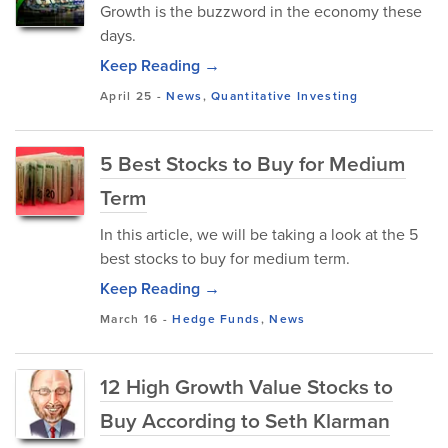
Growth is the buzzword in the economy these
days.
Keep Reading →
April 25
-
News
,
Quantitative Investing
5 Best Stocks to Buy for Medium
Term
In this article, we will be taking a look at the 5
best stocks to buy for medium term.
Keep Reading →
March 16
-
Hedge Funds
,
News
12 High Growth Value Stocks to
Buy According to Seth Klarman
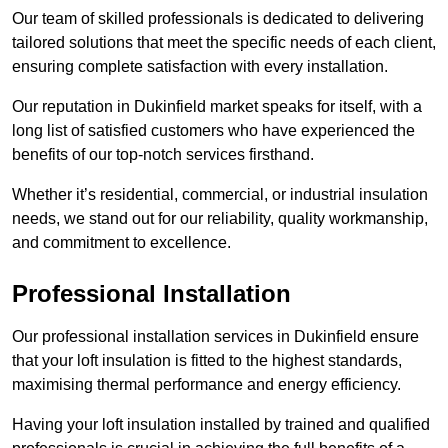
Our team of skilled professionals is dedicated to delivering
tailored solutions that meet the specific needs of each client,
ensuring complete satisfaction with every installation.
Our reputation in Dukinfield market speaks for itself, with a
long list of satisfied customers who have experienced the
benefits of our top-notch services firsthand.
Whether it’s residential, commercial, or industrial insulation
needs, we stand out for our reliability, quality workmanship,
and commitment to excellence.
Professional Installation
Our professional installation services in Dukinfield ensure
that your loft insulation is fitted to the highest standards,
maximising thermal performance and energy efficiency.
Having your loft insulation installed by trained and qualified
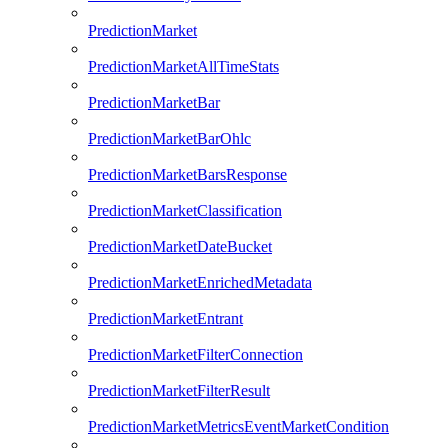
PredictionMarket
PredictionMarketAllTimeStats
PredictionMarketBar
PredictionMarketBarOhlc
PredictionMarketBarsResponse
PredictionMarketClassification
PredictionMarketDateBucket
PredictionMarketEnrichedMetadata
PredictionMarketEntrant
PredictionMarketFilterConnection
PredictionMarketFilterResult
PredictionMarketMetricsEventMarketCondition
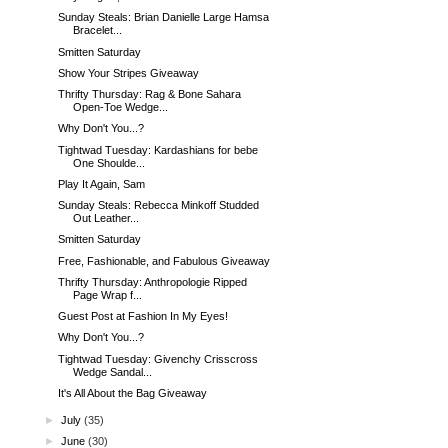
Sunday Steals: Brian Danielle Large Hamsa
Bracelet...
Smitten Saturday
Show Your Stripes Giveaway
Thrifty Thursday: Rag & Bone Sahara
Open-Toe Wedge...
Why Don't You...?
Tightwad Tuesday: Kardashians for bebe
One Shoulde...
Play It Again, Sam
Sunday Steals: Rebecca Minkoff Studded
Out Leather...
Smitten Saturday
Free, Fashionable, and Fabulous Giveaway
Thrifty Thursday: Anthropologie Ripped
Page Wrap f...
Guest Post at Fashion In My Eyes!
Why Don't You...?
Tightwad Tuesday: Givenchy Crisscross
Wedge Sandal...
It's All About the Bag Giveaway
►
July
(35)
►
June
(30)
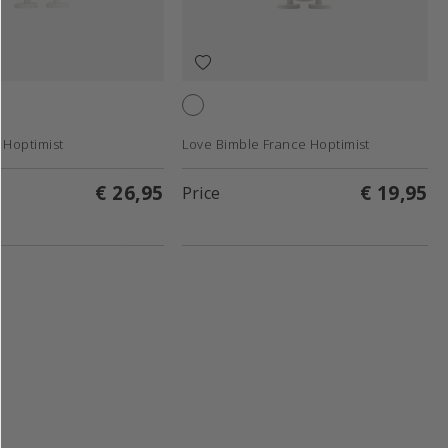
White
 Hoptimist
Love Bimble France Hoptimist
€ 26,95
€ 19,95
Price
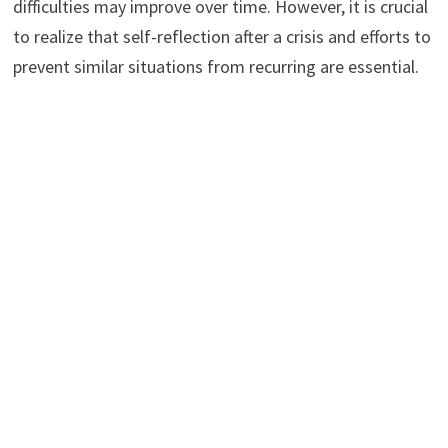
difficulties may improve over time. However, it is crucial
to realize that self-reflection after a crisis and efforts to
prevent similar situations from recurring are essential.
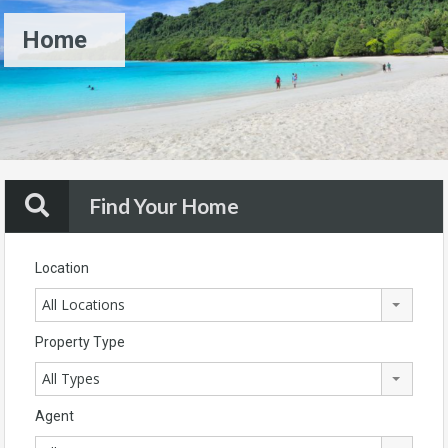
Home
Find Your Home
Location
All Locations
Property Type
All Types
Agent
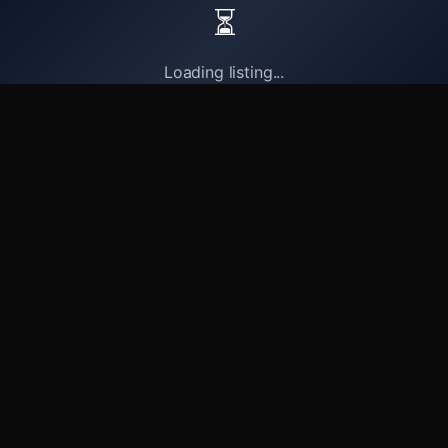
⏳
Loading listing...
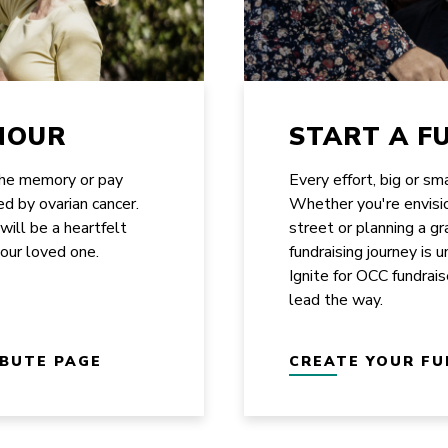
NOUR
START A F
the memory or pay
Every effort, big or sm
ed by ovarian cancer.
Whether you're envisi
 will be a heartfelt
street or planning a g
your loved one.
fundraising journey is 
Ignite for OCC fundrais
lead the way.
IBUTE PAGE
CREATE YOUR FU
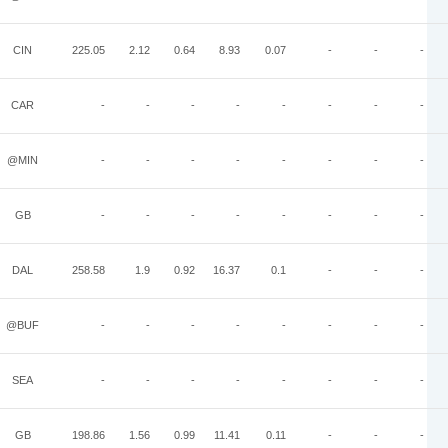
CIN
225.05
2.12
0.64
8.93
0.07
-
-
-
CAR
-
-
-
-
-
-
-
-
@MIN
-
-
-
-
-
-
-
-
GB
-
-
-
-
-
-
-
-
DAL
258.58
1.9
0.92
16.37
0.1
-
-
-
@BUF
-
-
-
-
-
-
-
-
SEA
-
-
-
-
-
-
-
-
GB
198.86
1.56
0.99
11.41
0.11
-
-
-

--

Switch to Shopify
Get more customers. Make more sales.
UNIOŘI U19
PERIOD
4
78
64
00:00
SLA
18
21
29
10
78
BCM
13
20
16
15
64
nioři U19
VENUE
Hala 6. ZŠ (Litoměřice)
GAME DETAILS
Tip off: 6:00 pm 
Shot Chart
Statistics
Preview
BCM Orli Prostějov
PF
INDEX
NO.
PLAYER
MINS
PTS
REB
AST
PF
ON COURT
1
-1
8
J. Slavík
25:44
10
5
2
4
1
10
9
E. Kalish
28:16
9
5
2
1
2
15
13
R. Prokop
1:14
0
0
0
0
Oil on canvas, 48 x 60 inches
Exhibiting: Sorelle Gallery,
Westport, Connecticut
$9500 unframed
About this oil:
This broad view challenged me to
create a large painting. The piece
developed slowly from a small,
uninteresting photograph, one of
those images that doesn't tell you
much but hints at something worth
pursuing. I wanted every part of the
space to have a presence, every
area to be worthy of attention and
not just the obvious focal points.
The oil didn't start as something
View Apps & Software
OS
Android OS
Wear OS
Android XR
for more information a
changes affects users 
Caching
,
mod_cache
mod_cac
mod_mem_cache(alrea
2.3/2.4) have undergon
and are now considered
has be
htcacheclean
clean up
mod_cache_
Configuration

--

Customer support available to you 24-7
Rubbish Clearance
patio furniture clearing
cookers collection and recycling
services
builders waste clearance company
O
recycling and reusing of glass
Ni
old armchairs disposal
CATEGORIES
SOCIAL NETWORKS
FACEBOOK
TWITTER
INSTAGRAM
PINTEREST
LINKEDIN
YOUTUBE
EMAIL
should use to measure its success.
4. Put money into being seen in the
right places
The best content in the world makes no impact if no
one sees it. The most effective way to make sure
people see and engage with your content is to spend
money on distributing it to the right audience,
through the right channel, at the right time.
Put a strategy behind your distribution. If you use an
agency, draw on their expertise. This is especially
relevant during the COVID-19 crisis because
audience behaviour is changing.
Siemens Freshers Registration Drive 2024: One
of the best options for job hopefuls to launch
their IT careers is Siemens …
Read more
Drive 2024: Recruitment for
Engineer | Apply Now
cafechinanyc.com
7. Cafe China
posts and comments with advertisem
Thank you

--

* Task statement *
Can you recast the records from the line with "difficulties may improve" up to and including the line with "Loading listing..." as a JSON list of strings, one string per line? Skip blank lines and leave the pictures out.

* Task output *
[
  "difficulties may improve over time. However, it is crucial",
  "to realize that self-reflection after a crisis and efforts to",
  "prevent similar situations from recurring are essential.",
  "Home",
  "Find Your Home",
  "Location",
  "All Locations",
  "Property Type",
  "All Types",
  "Agent",
  "⏳",
  "Loading listing..."
]